SIDOARJO | JWI – Perlakuan terhadap sejumlah karyawan PT Tedmonnindo Pratama Semesta belakangan menjadi sorotan yang sebelumnya kasus penahanan ijazah. Sekarang seorang karyawan yang sebelumnya menjabat sebagai sopir operasional perusahaan, secara tiba-tiba diturunkan jabatannya menjadi tukang sapu dan pemotong rumput di lingkungan pabrik. Belum cukup sampai di situ, informasi yang beredar menyebutkan bahwa karyawan tersebut akan segera dipindahkan ke luar pulau tanpa kejelasan sistem rotasi ataupun prosedur internal yang transparan.

Kebijakan ini menimbulkan pertanyaan besar. Apakah hal ini merupakan bagian dari kebijakan manajemen? Atau justru bentuk diskriminasi dan intimidasi yang dilakukan secara sistematis terhadap pekerja tertentu?
Menurut sumber internal yang enggan disebutkan namanya, perlakuan penurunan jabatan ini tidak diiringi dengan surat teguran resmi atau pelanggaran kerja yang dapat dibuktikan. Bahkan, komunikasi yang diberikan perusahaan cenderung sepihak tanpa ruang klarifikasi dari pihak pekerja.

“Awalnya saya sopir, lalu tiba-tiba diminta menjadi tukang menyapu halaman dan bersihkan rumput. Tidak ada pelanggaran, tidak ada kesalahan kerja. Sekarang saya malah dengar akan dikirim ke luar pulau. Padahal saya punya keluarga, anak istri di sini,”ungkap salah satu karyawan yang terdampak,Minggu (29/6/2025).
Langkah pemindahan kerja secara sepihak ini dinilai oleh pengamat ketenagakerjaan sebagai bentuk potensi pelanggaran terhadap prinsip keadilan industrial dan perlindungan pekerja.

“Jika tidak ada alasan objektif dan proses yang transparan, maka ini bisa dikategorikan sebagai intimidasi terselubung. Lebih jauh lagi, jika dilakukan hanya kepada karyawan tertentu, bisa mengarah pada diskriminasi struktural,” ujar Sigit Imam Basuki,ST Ketua Umum Java Corruption Watch ( JCW ).
Di sisi lain, pihak perusahaan hingga kini belum memberikan pernyataan resmi terkait dugaan tindakan penurunan jabatan dan relokasi tersebut.
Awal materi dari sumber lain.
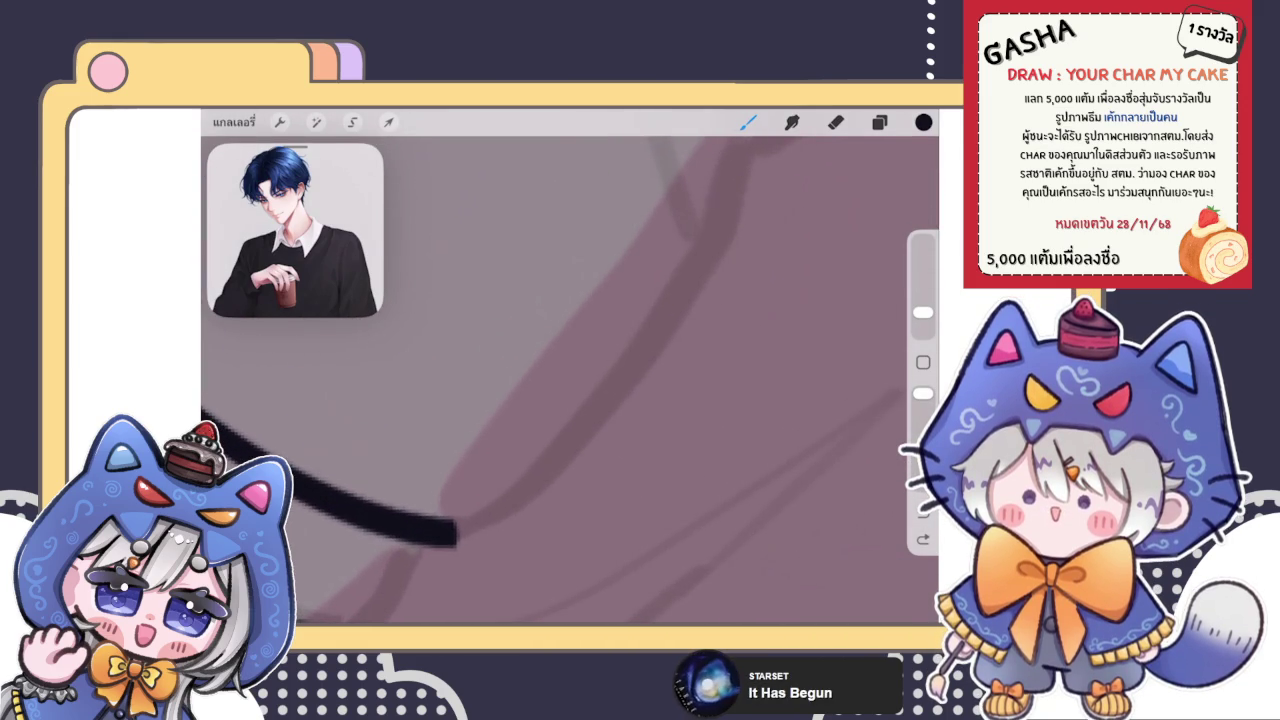
{"action": "scroll", "coordinate": [570, 380], "scroll_direction": "down", "scroll_amount": 3}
Namun, para pekerja berharap ada perlindungan dan perhatian dari Dinas Tenaga Kerja setempat agar kejadian seperti ini tidak menjadi preseden buruk dalam dunia ketenagakerjaan.
Perlakuan terhadap pekerja bukan hanya soal jabatan, melainkan tentang harkat dan martabat manusia yang bekerja untuk hidup layak. Ketika pekerja kehilangan hak berbicara dan diberi tekanan secara halus, maka demokrasi di ruang kerja sedang dipertaruhkan.( sg ).